Jupiter serves up just what the students ordered
GALILEO: Inland kids look for an energy jump after the craft plunges into the atmosphere. They get it.By DARRELL R. SANTSCHI / The Press-Enterprise
APPLE VALLEY - Sixteen-year-old Keith Kucera came to school Sunday to "learn the basics of our world." Fifteen-year-old Joey Bean came "because they were going to crash something into a planet. Big explosions are cool." And 11-year-old Zack Lynch came because "I like space and I wondered where my tax dollars are going."
They each got a taste of what they wanted, pointing a 34-meter radio telescope at Jupiter to take the planet's temperature as the spacecraft Galileo plunged to destruction in the atmosphere.

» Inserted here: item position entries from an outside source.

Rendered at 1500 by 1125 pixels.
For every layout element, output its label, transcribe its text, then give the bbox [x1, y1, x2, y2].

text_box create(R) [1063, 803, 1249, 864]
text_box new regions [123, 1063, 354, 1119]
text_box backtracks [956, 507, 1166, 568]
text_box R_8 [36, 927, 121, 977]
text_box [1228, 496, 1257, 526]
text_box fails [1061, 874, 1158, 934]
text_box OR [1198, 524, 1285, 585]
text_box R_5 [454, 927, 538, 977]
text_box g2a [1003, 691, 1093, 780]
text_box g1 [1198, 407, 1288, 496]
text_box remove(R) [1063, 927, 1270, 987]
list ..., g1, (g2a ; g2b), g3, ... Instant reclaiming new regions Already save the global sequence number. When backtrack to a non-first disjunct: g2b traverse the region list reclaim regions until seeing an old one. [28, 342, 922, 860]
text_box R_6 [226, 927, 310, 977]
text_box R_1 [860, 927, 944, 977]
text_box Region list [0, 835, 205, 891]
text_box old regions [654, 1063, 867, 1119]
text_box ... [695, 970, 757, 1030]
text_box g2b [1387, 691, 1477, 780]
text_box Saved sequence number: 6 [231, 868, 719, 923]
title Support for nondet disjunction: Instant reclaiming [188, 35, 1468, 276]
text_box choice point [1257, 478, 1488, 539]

The youngsters study astronomy at the Lewis Center for Educational Research, a charter school in Apple Valley that, via the Internet, operates a massive radio telescope at the Goldstone Deep Space Communications Complex at Fort Irwin.
Eight of the students played a part in history on Sunday: collecting data that will be processed by scientists at the National Aeronautics and Space Administration's Jet Propulsion Laboratory near Pasadena.
Several of Goldstone's radio telescopes were collecting telemetry from Galileo in its death throes. The kids, meanwhile, focused on the radiation belt that wraps around Jupiter.
They were looking for a spike in the planet's temperature; a hint that changes in temperature occur during such an event. They got it.
Numbers indicating energy emitted by the planet jumped 10-fold on the highly sensitive telescope, Lynch said." That means a change in temperature," he said. The temperature changes are "really minor."" If they were happening here, you wouldn't even feel it," he said.
Scientists will spend the next few months interpreting the data, made all the more curious by an unexplained spike in readings from Jupiter that occurred earlier this summer.
Sunday's event was intentional. Galileo, launched 14 years ago to explore Jupiter and its moons, was running out of fuel. NASA ordered it to dive into the atmosphere to collect information about Jupiter and to prevent the spacecraft from crashing into one of Jupiter's moons, Europa.
Galileo's nose dive occurred just before noon, well before the kids arrived at the Lewis Center. They weren't needed until 52 minutes after the event, when inaudible radio signals had completed the 580-million-mile journey from the planet to their telescope.
" We're probably going to show it to my dad on the Internet," Kucera said.
When they finished their work in mid-afternoon, the Apple Valley students handed off control of the telescope to youngsters in Moreno Valley at Northridge Elementary School, who continued taking temperature readings.